Exercise description
Return, without anything added, the lines from the one containing "treguar fundin e një elementi." through the end of the entries below, exactly as written.

Supplied data
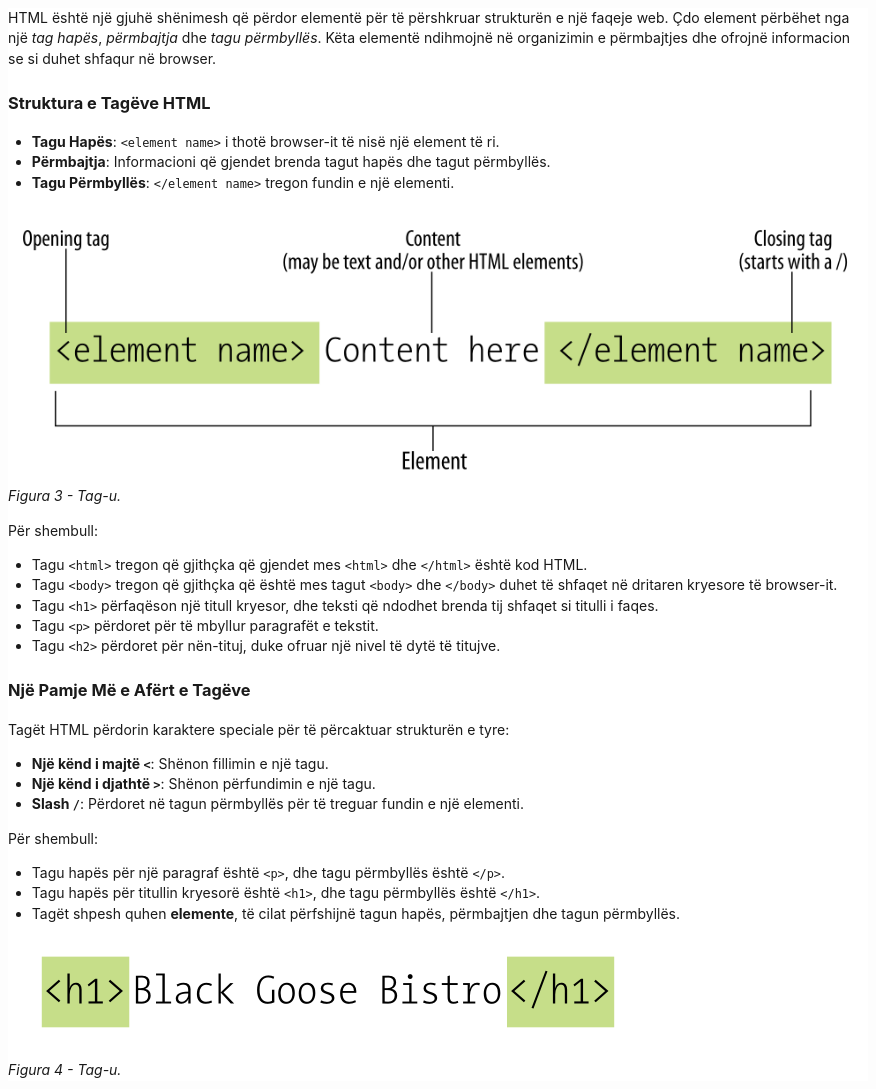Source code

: HTML është një gjuhë shënimesh që përdor elementë për të përshkruar strukturën e një faqeje web. Çdo element përbëhet nga një *tag hapës*, *përmbajtja* dhe *tagu përmbyllës*. Këta elementë ndihmojnë në organizimin e përmbajtjes dhe ofrojnë informacion se si duhet shfaqur në browser.

### Struktura e Tagëve HTML
- **Tagu Hapës**: `<element name>` i thotë browser-it të nisë një element të ri.
- **Përmbajtja**: Informacioni që gjendet brenda tagut hapës dhe tagut përmbyllës.
- **Tagu Përmbyllës**: `</element name>` tregon fundin e një elementi.

![Figura 3 - Tag-u.](img/3.png)<br>
*Figura 3 - Tag-u.*

Për shembull:
- Tagu `<html>` tregon që gjithçka që gjendet mes `<html>` dhe `</html>` është kod HTML.
- Tagu `<body>` tregon që gjithçka që është mes tagut `<body>` dhe `</body>` duhet të shfaqet në dritaren kryesore të browser-it.
- Tagu `<h1>` përfaqëson një titull kryesor, dhe teksti që ndodhet brenda tij shfaqet si titulli i faqes.
- Tagu `<p>` përdoret për të mbyllur paragrafët e tekstit.
- Tagu `<h2>` përdoret për nën-tituj, duke ofruar një nivel të dytë të titujve.

### Një Pamje Më e Afërt e Tagëve

Tagët HTML përdorin karaktere speciale për të përcaktuar strukturën e tyre:
- **Një kënd i majtë `<`**: Shënon fillimin e një tagu.
- **Një kënd i djathtë `>`**: Shënon përfundimin e një tagu.
- **Slash `/`**: Përdoret në tagun përmbyllës për të treguar fundin e një elementi.

Për shembull:
- Tagu hapës për një paragraf është `<p>`, dhe tagu përmbyllës është `</p>`.
- Tagu hapës për titullin kryesorë është `<h1>`, dhe tagu përmbyllës është `</h1>`.
- Tagët shpesh quhen **elemente**, të cilat përfshijnë tagun hapës, përmbajtjen dhe tagun përmbyllës.

![Figura 4 - Tag-u.](img/4.png)<br>
*Figura 4 - Tag-u.*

Response
- **Slash `/`**: Përdoret në tagun përmbyllës për të treguar fundin e një elementi.

Për shembull:
- Tagu hapës për një paragraf është `<p>`, dhe tagu përmbyllës është `</p>`.
- Tagu hapës për titullin kryesorë është `<h1>`, dhe tagu përmbyllës është `</h1>`.
- Tagët shpesh quhen **elemente**, të cilat përfshijnë tagun hapës, përmbajtjen dhe tagun përmbyllës.

![Figura 4 - Tag-u.](img/4.png)<br>
*Figura 4 - Tag-u.*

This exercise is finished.